DATA SECTION
--------------------------------------------------
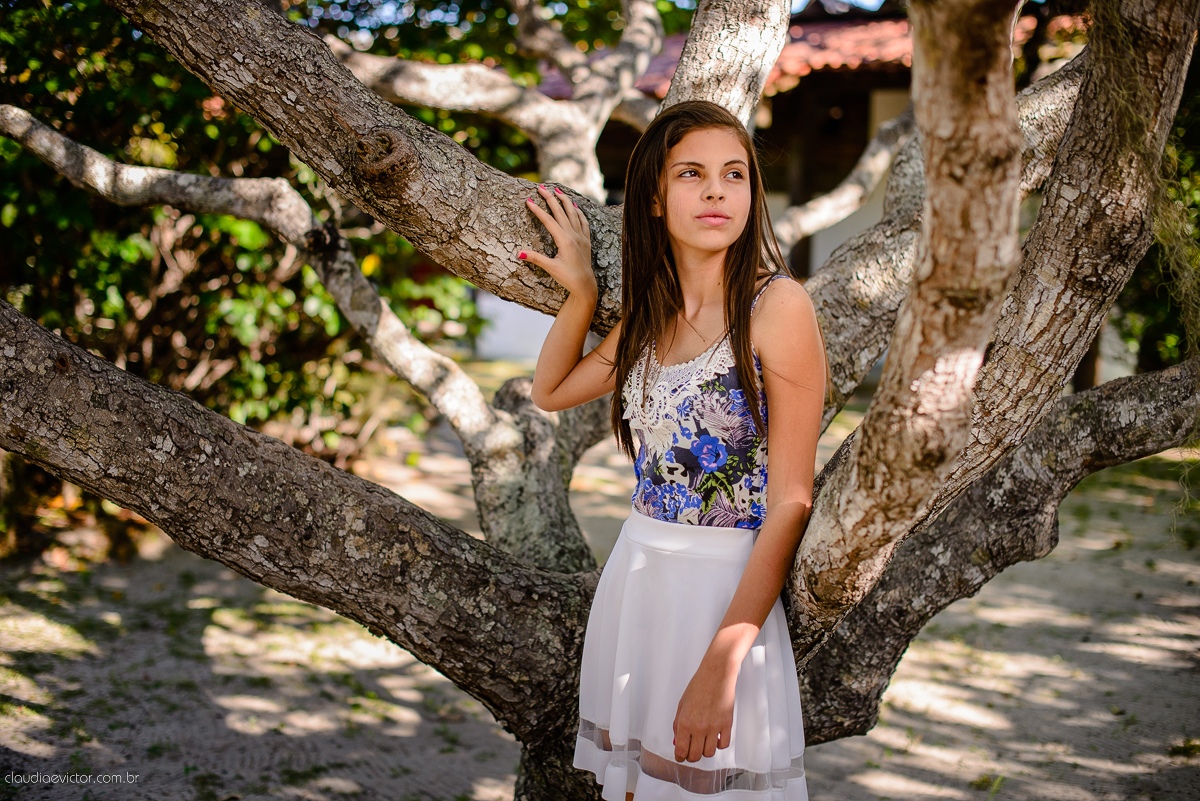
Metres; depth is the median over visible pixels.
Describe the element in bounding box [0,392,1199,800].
--------------------------------------------------
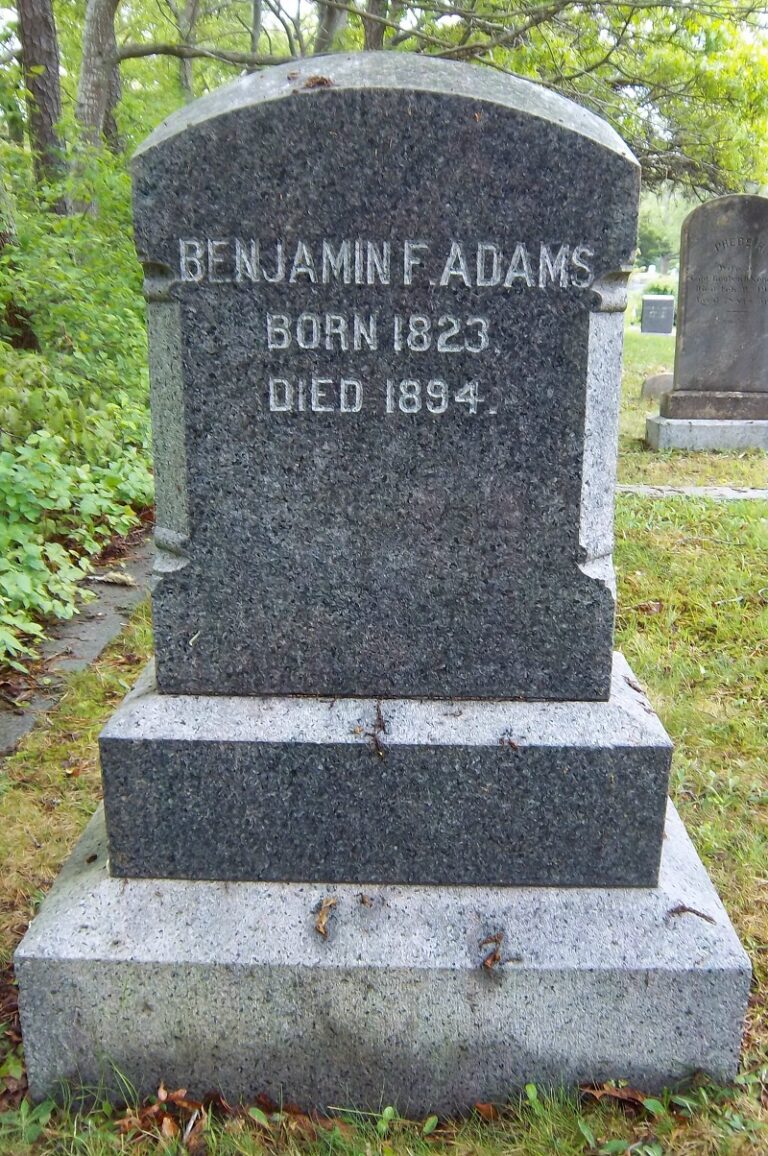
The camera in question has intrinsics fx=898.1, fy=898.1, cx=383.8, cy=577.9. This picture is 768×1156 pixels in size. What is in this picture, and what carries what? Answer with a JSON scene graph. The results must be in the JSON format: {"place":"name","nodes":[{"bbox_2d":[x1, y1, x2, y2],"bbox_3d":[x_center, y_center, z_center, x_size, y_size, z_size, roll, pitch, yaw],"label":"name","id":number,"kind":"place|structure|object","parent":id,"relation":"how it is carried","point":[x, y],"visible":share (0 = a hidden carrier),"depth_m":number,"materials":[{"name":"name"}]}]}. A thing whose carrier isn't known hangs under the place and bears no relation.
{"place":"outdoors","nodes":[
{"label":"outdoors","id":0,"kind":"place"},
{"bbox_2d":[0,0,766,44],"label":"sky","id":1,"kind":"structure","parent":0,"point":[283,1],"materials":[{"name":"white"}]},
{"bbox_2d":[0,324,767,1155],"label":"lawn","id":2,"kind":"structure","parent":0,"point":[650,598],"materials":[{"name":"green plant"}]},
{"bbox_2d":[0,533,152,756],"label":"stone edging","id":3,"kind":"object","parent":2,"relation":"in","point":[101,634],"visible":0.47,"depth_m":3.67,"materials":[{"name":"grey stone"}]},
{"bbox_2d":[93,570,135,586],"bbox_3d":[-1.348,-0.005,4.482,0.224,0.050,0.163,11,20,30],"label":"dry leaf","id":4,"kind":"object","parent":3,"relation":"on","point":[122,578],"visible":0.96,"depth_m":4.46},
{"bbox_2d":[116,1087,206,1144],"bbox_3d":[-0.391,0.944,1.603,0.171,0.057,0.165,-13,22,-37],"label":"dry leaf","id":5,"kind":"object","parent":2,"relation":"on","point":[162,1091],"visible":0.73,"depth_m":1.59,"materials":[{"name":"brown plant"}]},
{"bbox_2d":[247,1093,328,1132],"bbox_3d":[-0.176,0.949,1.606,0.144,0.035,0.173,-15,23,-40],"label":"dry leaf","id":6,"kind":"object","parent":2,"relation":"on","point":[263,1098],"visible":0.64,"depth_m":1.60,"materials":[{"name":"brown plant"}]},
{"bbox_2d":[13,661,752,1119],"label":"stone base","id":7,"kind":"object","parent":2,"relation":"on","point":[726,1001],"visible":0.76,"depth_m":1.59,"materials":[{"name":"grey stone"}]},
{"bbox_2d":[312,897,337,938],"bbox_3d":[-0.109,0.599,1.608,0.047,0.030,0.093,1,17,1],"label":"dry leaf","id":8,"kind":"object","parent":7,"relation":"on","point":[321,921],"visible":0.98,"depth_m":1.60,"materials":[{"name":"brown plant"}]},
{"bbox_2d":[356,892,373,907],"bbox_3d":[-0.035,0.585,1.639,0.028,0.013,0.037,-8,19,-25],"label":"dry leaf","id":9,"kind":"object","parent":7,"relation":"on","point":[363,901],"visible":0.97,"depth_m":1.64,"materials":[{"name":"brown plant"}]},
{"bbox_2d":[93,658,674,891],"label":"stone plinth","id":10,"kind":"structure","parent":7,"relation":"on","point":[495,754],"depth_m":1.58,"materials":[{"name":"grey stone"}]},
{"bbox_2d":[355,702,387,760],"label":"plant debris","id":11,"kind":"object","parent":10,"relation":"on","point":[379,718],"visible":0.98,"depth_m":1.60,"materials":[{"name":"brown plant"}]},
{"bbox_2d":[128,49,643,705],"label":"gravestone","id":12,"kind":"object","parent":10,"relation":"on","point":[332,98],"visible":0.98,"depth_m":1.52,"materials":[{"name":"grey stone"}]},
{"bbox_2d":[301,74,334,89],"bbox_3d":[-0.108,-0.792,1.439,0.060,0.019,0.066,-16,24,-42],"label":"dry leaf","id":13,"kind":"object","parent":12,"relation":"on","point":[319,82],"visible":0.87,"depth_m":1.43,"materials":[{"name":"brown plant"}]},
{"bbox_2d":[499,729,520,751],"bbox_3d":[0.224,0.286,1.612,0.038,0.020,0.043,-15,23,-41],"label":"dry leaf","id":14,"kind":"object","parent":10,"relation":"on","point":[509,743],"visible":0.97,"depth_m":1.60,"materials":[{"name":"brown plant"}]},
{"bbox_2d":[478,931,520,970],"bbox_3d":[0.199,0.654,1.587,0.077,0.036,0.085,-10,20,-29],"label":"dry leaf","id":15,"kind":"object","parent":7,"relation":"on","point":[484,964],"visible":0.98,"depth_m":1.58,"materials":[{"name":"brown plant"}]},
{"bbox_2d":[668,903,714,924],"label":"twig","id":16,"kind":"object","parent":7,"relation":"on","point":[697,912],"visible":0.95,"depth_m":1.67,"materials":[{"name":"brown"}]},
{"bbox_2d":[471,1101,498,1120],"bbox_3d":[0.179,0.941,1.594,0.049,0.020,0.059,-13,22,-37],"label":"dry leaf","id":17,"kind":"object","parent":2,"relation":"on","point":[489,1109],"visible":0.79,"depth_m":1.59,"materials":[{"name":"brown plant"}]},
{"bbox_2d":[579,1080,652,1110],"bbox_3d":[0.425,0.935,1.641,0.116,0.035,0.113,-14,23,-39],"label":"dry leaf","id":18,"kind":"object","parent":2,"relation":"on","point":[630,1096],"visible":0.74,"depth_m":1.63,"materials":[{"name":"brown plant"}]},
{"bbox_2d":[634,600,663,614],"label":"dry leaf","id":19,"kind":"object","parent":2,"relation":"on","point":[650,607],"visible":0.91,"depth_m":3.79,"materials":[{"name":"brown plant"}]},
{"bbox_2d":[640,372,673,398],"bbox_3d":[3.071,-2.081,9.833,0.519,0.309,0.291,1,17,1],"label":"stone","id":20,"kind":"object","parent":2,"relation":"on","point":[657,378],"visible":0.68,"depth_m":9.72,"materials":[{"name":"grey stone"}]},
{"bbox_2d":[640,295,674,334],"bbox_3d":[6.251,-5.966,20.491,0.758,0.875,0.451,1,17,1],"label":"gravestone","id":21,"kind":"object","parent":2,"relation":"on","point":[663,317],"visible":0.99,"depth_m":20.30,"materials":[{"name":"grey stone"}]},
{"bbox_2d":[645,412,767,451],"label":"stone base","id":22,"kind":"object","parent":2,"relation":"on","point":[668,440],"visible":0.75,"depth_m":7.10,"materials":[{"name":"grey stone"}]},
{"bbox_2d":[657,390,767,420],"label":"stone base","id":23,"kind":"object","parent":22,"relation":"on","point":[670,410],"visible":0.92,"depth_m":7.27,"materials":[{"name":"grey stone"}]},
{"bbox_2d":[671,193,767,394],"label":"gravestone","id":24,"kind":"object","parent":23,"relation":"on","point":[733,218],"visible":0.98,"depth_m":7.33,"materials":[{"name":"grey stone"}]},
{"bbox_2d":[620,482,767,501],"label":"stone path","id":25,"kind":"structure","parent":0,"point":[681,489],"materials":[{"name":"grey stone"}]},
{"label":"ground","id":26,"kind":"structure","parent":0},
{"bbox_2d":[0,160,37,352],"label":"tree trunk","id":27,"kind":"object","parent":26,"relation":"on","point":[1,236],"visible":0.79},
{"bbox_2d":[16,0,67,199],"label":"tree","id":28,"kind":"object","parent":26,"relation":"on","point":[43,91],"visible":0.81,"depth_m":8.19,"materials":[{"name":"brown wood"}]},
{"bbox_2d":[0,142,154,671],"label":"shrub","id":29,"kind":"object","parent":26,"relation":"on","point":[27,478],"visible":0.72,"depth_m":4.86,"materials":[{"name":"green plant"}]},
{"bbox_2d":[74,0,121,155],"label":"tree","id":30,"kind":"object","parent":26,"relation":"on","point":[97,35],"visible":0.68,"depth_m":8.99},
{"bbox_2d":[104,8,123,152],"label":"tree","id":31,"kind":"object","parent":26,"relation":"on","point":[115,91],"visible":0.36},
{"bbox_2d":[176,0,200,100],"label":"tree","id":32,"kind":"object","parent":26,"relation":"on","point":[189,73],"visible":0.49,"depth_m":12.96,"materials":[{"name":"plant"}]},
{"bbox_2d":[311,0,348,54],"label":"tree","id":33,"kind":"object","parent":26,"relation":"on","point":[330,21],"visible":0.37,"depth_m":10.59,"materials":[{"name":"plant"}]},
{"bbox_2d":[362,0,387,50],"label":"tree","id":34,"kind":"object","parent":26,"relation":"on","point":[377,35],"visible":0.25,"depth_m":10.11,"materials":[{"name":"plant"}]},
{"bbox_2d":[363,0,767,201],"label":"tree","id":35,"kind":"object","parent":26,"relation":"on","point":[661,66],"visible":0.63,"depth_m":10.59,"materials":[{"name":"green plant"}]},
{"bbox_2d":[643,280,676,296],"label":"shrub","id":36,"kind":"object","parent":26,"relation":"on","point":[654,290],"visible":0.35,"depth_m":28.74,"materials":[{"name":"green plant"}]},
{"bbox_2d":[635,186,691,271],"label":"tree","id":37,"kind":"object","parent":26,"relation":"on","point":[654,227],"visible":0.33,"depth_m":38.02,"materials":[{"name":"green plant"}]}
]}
--------------------------------------------------
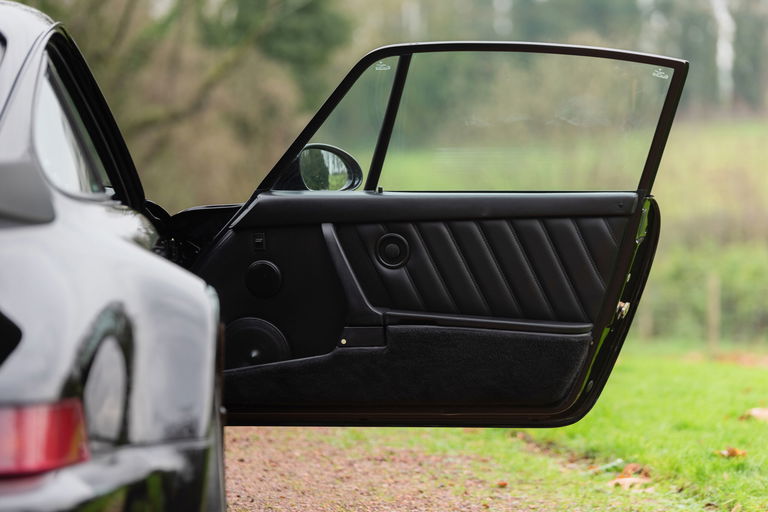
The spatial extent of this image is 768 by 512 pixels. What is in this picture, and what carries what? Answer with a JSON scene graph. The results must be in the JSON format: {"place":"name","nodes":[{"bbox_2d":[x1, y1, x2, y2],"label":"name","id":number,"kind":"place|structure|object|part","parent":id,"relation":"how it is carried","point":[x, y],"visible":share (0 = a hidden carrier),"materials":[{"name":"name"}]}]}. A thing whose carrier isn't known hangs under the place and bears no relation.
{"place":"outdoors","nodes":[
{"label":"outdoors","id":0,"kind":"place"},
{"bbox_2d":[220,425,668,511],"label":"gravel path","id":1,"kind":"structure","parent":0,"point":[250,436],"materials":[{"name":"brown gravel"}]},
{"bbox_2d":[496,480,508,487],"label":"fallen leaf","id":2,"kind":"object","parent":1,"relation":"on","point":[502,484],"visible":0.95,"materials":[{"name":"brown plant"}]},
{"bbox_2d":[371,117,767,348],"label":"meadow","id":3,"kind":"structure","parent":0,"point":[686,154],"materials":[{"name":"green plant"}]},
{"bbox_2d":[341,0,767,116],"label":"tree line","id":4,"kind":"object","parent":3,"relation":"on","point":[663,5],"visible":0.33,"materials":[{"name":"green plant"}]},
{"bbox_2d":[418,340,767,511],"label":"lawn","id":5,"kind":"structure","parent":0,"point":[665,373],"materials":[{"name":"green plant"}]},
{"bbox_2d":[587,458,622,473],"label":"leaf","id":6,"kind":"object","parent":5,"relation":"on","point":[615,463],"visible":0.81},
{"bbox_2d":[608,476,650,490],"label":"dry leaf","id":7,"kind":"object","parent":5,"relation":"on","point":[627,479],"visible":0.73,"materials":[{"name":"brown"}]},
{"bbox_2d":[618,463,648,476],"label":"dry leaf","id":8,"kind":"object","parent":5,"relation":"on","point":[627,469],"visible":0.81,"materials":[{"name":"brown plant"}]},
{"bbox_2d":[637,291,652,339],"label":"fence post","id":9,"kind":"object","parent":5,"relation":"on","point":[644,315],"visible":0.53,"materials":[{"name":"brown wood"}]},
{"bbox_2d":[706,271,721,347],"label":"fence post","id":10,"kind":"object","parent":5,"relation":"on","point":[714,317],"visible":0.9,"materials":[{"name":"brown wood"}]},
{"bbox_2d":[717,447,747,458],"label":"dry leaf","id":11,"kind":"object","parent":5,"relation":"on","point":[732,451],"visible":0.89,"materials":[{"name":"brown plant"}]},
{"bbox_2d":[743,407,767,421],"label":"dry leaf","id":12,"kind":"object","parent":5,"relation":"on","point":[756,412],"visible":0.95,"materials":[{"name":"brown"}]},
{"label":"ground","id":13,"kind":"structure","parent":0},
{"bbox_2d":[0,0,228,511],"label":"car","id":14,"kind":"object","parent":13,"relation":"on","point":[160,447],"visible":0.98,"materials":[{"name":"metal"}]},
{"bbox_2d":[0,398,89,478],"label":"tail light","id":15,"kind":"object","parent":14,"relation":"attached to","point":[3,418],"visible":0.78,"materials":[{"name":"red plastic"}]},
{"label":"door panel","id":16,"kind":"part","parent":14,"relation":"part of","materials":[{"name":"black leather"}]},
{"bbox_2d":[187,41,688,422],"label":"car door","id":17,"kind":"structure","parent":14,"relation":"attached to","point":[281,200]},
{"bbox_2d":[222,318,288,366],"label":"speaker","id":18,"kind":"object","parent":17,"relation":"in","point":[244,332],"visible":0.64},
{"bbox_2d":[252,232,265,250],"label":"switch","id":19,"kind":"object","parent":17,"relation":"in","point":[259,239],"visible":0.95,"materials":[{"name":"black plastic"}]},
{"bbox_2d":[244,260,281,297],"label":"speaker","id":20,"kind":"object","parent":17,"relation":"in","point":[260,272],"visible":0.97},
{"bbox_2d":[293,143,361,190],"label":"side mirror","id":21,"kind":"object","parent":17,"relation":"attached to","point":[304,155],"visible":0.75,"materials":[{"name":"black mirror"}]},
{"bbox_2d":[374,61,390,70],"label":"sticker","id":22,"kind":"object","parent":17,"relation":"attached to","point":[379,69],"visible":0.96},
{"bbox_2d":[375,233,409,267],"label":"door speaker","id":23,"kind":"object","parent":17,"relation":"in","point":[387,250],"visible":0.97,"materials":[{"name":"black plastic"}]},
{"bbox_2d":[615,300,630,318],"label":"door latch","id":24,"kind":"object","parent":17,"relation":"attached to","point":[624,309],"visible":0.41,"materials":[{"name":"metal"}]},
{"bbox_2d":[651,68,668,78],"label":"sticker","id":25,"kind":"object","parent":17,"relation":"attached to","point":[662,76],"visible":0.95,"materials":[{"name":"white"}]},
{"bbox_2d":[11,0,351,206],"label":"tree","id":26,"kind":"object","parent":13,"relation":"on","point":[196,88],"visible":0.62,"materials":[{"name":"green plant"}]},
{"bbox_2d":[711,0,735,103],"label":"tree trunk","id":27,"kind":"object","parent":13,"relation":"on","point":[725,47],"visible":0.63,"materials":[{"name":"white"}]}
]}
--------------------------------------------------
WHAT TO DO
Both end lines included, restate word for word the lines above from the line with "Metres; depth is" to the line with "Describe the element", and nothing else.

ANSWER FOR THIS EXERCISE
Metres; depth is the median over visible pixels.
Describe the element in bounding box [0,392,1199,800].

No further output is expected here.